* _What you are asked to do_: Wherever a line in the records contains the word "rule", return that line.

↓↓↓

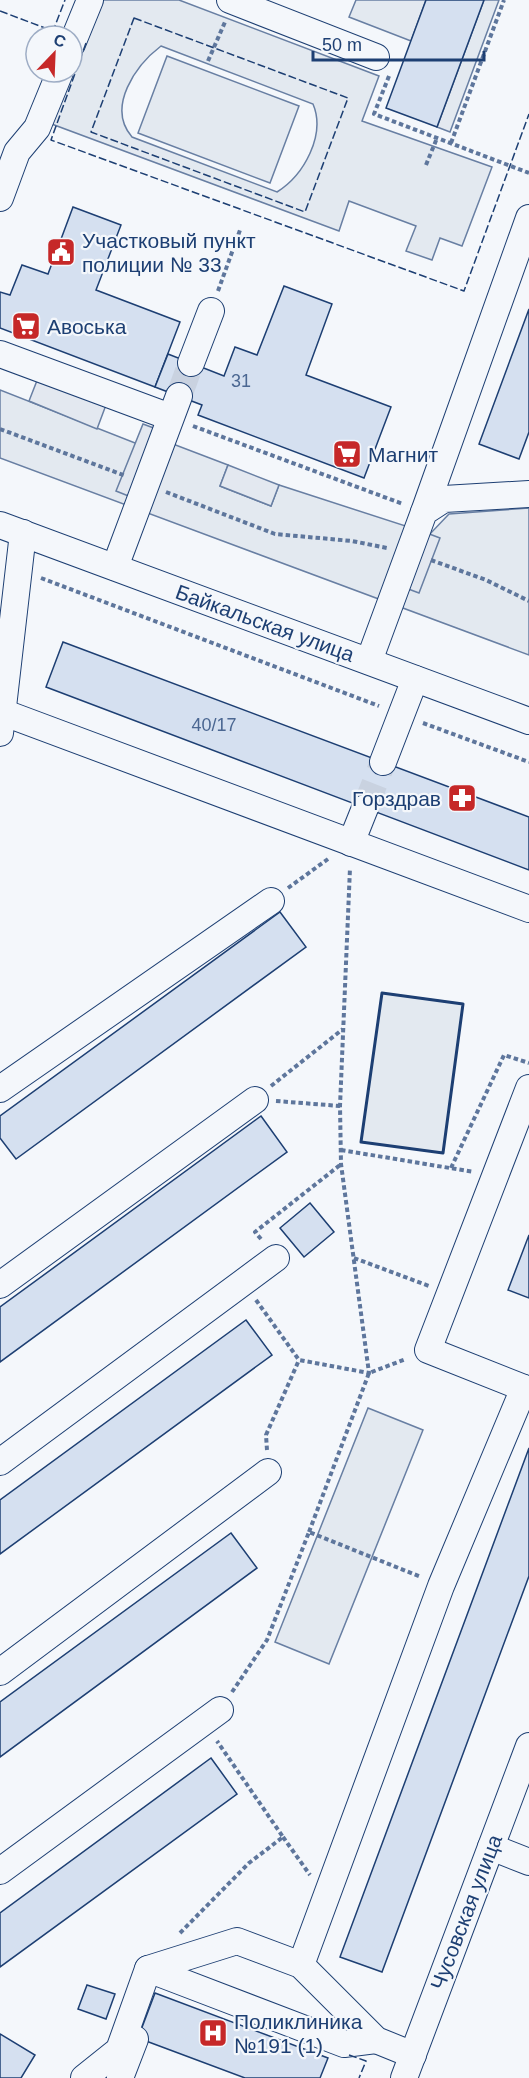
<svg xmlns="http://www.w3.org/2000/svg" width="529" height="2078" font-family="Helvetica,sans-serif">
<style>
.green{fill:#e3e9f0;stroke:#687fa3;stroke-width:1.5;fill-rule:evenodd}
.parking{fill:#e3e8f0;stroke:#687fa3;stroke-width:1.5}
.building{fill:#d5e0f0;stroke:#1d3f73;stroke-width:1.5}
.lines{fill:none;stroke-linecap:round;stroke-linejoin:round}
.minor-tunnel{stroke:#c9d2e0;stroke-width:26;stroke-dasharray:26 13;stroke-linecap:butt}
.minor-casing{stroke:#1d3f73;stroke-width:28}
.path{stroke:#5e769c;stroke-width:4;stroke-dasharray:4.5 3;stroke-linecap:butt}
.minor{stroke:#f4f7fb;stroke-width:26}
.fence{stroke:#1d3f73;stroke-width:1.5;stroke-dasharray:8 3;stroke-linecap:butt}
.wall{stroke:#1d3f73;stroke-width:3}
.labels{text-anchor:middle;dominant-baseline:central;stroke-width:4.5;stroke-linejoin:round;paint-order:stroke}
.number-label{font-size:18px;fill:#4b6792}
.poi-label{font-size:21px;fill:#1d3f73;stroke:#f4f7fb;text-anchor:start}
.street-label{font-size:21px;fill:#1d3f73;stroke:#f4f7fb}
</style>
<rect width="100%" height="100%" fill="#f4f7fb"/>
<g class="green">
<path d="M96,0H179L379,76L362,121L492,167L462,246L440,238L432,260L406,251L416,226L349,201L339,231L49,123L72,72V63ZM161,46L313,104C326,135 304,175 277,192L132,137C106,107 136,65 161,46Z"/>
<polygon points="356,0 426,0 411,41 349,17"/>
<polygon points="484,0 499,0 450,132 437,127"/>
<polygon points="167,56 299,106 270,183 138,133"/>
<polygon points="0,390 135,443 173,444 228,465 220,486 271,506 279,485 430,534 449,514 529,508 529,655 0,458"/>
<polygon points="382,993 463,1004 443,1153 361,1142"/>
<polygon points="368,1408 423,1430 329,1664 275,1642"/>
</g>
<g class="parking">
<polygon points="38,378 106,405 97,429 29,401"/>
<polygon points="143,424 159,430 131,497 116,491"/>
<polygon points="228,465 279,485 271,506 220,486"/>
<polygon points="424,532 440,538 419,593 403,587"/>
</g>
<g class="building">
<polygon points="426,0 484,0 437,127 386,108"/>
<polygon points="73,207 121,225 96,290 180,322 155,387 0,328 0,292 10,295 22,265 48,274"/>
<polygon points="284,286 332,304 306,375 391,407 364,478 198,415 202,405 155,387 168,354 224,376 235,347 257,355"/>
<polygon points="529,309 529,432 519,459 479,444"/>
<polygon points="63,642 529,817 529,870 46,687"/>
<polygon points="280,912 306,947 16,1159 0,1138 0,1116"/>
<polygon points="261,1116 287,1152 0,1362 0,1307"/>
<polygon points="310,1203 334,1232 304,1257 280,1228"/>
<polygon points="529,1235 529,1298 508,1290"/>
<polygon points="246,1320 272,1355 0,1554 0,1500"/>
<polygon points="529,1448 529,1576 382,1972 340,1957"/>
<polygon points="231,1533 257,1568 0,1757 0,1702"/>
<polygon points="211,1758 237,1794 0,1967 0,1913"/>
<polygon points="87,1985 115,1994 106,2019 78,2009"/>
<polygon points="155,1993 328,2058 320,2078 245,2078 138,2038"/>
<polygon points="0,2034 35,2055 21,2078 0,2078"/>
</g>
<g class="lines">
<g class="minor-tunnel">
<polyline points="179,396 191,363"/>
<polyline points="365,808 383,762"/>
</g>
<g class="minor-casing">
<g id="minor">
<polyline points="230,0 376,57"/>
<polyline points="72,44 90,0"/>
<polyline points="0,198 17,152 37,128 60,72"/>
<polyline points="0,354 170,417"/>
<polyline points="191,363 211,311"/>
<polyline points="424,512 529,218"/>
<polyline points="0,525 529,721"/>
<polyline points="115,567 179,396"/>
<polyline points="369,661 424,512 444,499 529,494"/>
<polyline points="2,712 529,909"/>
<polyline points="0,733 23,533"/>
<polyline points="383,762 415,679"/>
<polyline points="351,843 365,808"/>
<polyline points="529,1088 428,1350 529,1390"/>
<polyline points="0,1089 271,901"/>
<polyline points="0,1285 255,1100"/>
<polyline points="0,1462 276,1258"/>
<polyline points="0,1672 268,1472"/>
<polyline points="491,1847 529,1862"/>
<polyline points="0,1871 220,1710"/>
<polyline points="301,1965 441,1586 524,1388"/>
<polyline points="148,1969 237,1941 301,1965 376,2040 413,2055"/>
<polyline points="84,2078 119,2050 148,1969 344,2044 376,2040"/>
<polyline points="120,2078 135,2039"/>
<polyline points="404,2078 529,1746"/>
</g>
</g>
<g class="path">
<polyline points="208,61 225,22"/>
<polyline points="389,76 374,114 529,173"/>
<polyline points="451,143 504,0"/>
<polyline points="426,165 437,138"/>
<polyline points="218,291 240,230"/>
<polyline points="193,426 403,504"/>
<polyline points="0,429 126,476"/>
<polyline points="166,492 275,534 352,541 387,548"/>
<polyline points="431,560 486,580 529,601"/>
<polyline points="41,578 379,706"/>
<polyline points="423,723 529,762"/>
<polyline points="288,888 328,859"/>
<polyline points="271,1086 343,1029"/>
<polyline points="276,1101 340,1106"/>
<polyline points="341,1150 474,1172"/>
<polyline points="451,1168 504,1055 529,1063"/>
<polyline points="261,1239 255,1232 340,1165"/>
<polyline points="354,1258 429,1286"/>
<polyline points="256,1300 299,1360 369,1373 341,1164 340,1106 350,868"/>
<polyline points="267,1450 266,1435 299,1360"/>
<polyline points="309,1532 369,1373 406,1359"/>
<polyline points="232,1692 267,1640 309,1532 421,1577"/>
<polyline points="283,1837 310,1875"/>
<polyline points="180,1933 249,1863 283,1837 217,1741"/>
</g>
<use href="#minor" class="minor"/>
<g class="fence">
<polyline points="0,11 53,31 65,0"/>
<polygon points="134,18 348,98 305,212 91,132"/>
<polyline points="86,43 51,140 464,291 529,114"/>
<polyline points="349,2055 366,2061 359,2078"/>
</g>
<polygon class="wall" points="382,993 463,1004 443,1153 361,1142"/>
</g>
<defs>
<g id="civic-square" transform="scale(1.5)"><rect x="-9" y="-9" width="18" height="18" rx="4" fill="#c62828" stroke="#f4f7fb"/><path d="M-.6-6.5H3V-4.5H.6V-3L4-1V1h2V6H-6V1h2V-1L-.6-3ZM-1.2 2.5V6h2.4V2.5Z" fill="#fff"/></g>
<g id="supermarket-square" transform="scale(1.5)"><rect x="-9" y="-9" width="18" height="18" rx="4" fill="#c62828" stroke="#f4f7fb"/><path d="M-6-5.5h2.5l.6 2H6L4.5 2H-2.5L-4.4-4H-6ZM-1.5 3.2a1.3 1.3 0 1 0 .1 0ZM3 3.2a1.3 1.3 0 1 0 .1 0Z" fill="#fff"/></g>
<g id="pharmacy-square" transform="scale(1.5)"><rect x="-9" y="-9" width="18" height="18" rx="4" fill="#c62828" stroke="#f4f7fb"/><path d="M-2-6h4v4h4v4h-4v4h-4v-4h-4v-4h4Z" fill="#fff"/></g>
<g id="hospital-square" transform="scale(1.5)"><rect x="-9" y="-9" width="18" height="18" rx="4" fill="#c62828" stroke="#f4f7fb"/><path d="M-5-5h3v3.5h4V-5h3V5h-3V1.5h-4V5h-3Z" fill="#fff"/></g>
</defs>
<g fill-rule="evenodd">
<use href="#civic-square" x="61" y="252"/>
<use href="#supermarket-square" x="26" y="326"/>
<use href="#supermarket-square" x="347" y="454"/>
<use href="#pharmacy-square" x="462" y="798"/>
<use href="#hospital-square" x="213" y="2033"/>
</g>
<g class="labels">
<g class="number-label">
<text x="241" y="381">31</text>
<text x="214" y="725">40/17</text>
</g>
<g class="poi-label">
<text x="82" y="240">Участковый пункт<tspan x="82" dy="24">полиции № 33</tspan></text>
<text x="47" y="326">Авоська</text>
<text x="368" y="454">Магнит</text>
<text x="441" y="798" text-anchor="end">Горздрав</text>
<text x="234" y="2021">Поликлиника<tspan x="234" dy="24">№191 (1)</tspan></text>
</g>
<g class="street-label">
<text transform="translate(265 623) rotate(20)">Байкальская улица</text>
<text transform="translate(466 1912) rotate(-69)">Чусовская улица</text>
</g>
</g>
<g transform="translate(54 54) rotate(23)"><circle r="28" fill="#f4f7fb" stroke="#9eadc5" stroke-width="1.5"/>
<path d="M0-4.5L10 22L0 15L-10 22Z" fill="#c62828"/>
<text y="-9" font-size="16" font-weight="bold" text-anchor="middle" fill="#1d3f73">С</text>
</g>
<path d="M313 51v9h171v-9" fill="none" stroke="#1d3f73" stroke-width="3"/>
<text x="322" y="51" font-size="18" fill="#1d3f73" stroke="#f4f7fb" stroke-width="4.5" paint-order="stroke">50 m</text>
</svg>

↑↑↑

* _Result of this task_:
.green{fill:#e3e9f0;stroke:#687fa3;stroke-width:1.5;fill-rule:evenodd}
<g fill-rule="evenodd">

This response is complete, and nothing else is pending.